Mountain View Senior Living, once a part of the collapsed Sunwest Management network of such homes, was bought in August by Emeritus Senior Living of Seattle, owner of 460 residential and assisted-living facilities.

Mountain View, on North Main Street, will continue operating at an improved level of service and no residents will have to relocate, according to its new officers.

"Things are getting better, from what I've heard from employees. There will be no rent hikes. A lot of people were concerned about that," said Mark Whiting, Mountain View community relations director.

"We're looking for ways to improve conditions, not crank the bottom line," said Whiting, noting that Emeritus bought all 144 troubled Sunwest properties for $1.2 billion. Included in the Aug. 5 sale is Eagle Cove Retirement Center in Eagle Point and others in Southern Oregon, he said.

The Ashland facility's new executive director, Alexander Ben-Israel, said Emeritus is "a great corporation with a long track record operating senior communities" and that "resident service is absolutely paramount." Emeritus bought Mountain View but not the land it sits on, which remains in the ownership of the Ashland Community Hospital Foundation, said Whiting.

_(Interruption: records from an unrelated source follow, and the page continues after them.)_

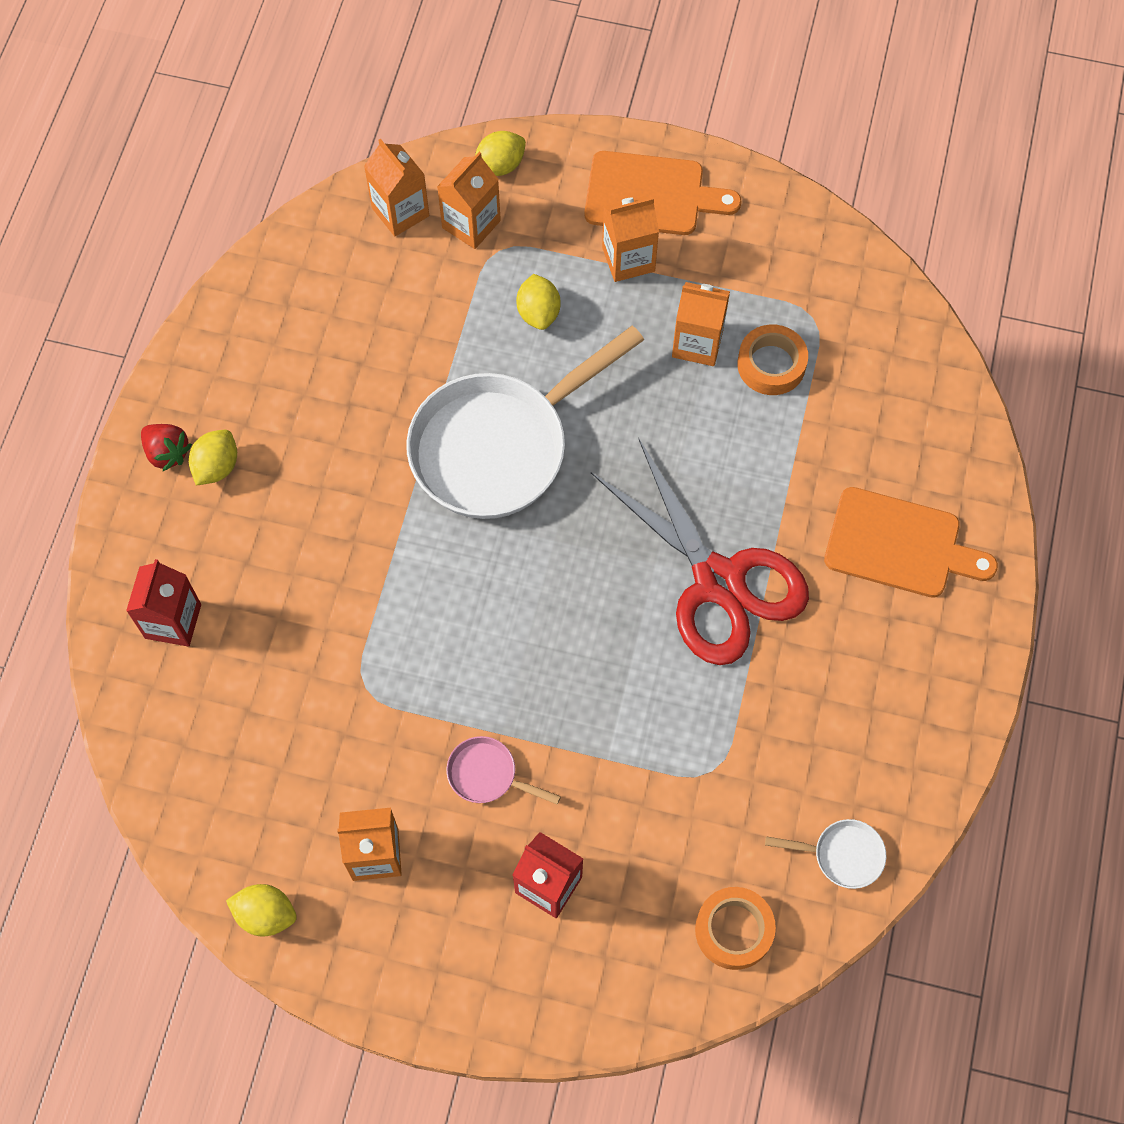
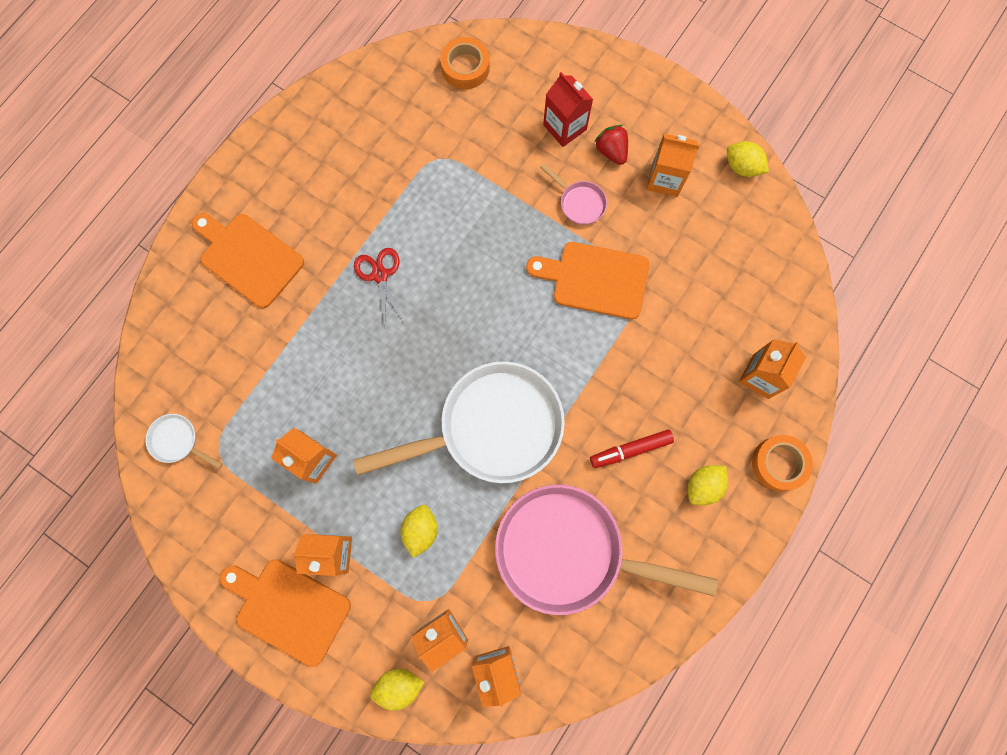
camera: 160 degrees left, 10 degrees up
(167, 453) = (737, 511): red strawberry -> red strawberry (611, 151)
(173, 621) = (760, 376): red carton -> orange carton
(318, 478) = (630, 450): none -> red marker
(358, 346) = (569, 551): none -> pink pan
(430, 673) = (595, 279): none -> orange cutting board
(718, 581) = (380, 275): red scissors -> red scissors, size x0.46
(771, 364) = (267, 422): orange tape -> orange tape (778, 464)
(842, 855) = (383, 85): white pan -> white pan (178, 441)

A news release from Mountain View said it will be independently managed and promised improvements, touting the parent corporation's "commitment to making a positive difference in the lives of the people it serves by fostering an atmosphere of family and community."

Emeritus, according to a June survey by Provider Magazine, was the top provider of assisted living and Alzheimer's and related dementia-care services in the nation. It now has 45,000 residents living in facilities in 44 states.

The new portfolio will bring revenues of $346.8 million annually at an average occupancy of 79 percent at $3,108 a month, according to the Emeritus website.

"We are pleased that the Sunwest transaction has closed and we are able to welcome over 9,200 residents and 5,900 employees to the Emeritus family," said Chairman and CEO Daniel Baty, on the corporate website. "The Joint Venture will contribute to our growth over the next several years and should provide a significant return for the company over time."

Sunwest's collapse and bankruptcy in 2009 brought hardship to thousands of investors. The firm was started in 2000 by Umpqua County natives Jon Harder and Darryl Fisher, who initially borrowed $300 million from 1,200 investors, enabling explosive growth from 20 assisted-living facilities to 270 around the U.S. before the economy bonked.

Some area Sunwest properties were sold last year during Chapter 11 debt restructuring, including Morrow Heights in Rogue River and Spring Meadow Cottages and Spring Meadow Retirement Community in Grants Pass, according to Mail Tribune archives. Harder filed personal bankruptcy in 2008. Eagle Cove went into default also in 2008.